* **抜粋文**:
-------
ただ白銀における「天ー麒麟ー王」の関係、旧約聖書においてサムエルがダビデをイスラエル王にしたのに少し似ているような気も?
預言者サムエルは神の声を聞きサウルに油を注いでイスラエル王にするが、サウルはやがて神をないがしろにするようになり神に見捨てられる。サムエルが再び神の声を問うと「ベツレヘムのエッサイを訪ねよ」と言われる。果たしてのその末の子ダビデに会ったときこれだという神の声を聞く。


<阿選にまつわる「あの世」の表象>

まず阿選とはどういう存在か?

函養山で驕王が玉座を飾るために育てさせた篁蔭の、砕けた片割れであっただろうし、同時に変形「カインとアベル」のカインなのだと思う。

玉は玉泉の水の中で育てられ、何かのはずみで水が濁ると玉も濁る。濁った部分を磨いて削り落として泉に戻しても、もう元のように透明にはならない。2巻256-257ページで語られる玉のくだりは示唆的だ。もちろん砕けなかった篁蔭の片割れ、アベルは驍宗だ。

小野不由美はこれまでにも作中に双子モチーフを頻出させている。GHシリーズのユージーンとナルはもちろん、『東亰異聞』における直と常も「占星術的双子」と作中で明言されている。
両作に通底するのは双子の類似性である。

「カインとアベル」は『屍鬼』の静信の作中作のモチーフであることはいうまでもない。

カインとアベルをざっくり復習すると、旧約聖書の創世記より、アダムとエバの息子たちの物語である。兄カインは土を耕す者、弟アベルは羊を飼う者、神はカインの供物を受け取らず、アベルの供物のみを受け取った。カインは供物を神に顧みられなかったことに憤りアベルを殺した。
アベルの血は地に撒かれ、素知らぬ顔で戻ってきたカインに神は言う「弟の血が土の中からわたしを呼ぶ。土地はもう耕してもあなたのために実を結ぶことはない。あなたは呪われて、地上を彷徨う者となるだろう」

アダムとエバの罪は蛇にそそのかされて禁断の実を食べた「過ち」だが、カインの罪は血を分けた弟を憎んで殺すという積極的な「神への反逆」であり、それゆえ彼は地上の放浪者となった。

白銀4巻230ページの「阿選は天に対する復讐を誓った。」のくだりは明白に天への反逆の意志だし、阿選によって函養山の底に沈められた驍宗をもって「土の中の弟の血」として見ることもできる。
また、琅燦と阿選の嫉妬問答は『屍鬼』の中でも類似の箇所がある。

 それは嘘だ、と彼を取り巻く悪霊は揶揄した。
 汝は弟の、その本性において造反者たらんとした資質を看破し、その在り方を憎み、にもかかわらず秩序に肯定される弟を妬んだ。(屍鬼文庫版5巻349ページ)
-------
* **データ一覧**:

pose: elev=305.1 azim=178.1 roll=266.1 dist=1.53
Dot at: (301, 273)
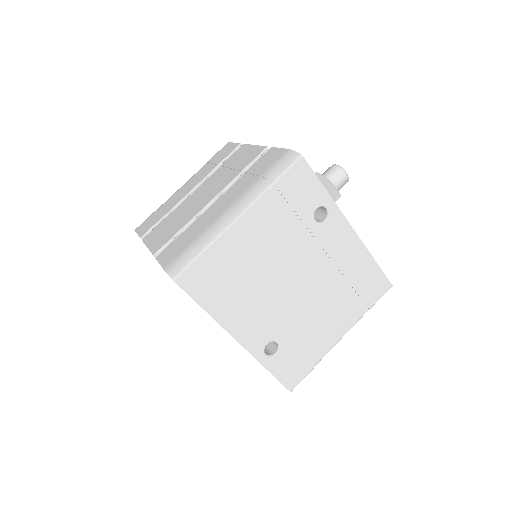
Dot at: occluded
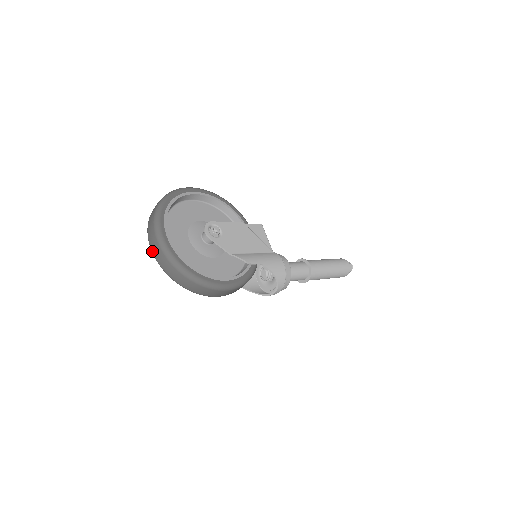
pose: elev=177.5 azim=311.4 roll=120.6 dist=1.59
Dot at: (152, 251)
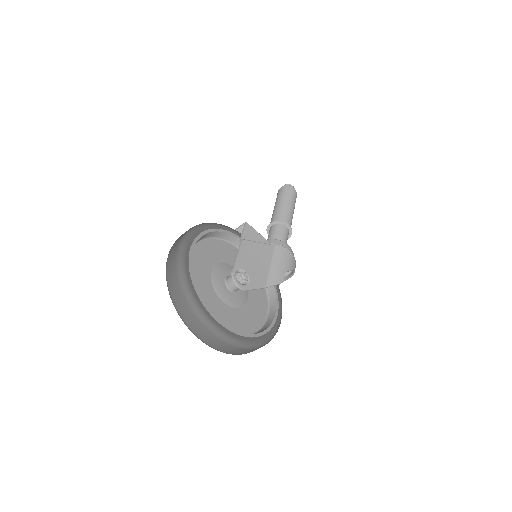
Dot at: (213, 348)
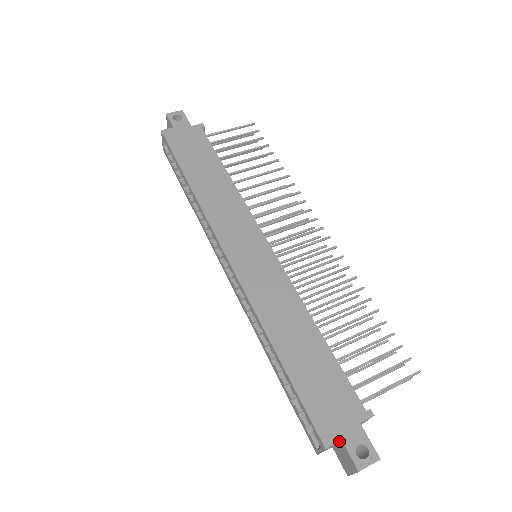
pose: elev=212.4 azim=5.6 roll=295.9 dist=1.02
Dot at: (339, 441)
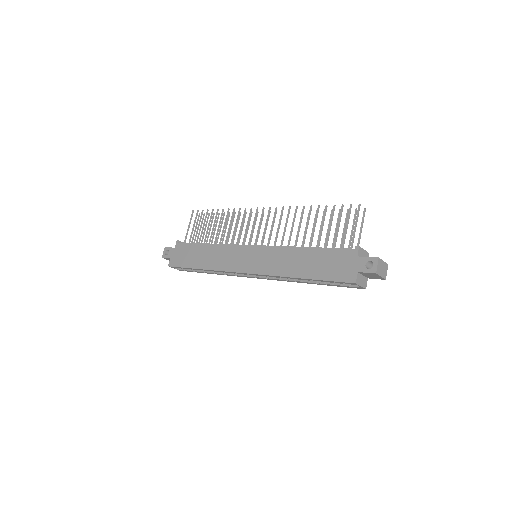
-------
* **課題の内容**:
(1) 抜粋文の「函養山で驕王が玉座を飾るため」から「両作に通底するのは双子の類似性である。」までを、両端を含めて一字も変えずに書き写してください。
(2) 抜粋文をもとに、次の問いに答えてください。
(a) 玉は何の中で育てられるか。
(b) 小野不由美のどの作品で、直と常が「占星術的双子」と明言されているか。
(c) 兄カインは何をする者とされているか。

* **解答**:
(1)
函養山で驕王が玉座を飾るために育てさせた篁蔭の、砕けた片割れであっただろうし、同時に変形「カインとアベル」のカインなのだと思う。

玉は玉泉の水の中で育てられ、何かのはずみで水が濁ると玉も濁る。濁った部分を磨いて削り落として泉に戻しても、もう元のように透明にはならない。2巻256-257ページで語られる玉のくだりは示唆的だ。もちろん砕けなかった篁蔭の片割れ、アベルは驍宗だ。

小野不由美はこれまでにも作中に双子モチーフを頻出させている。GHシリーズのユージーンとナルはもちろん、『東亰異聞』における直と常も「占星術的双子」と作中で明言されている。
両作に通底するのは双子の類似性である。

(2)
(a) 玉泉の水の中
(b) 『東亰異聞』
(c) 土を耕す者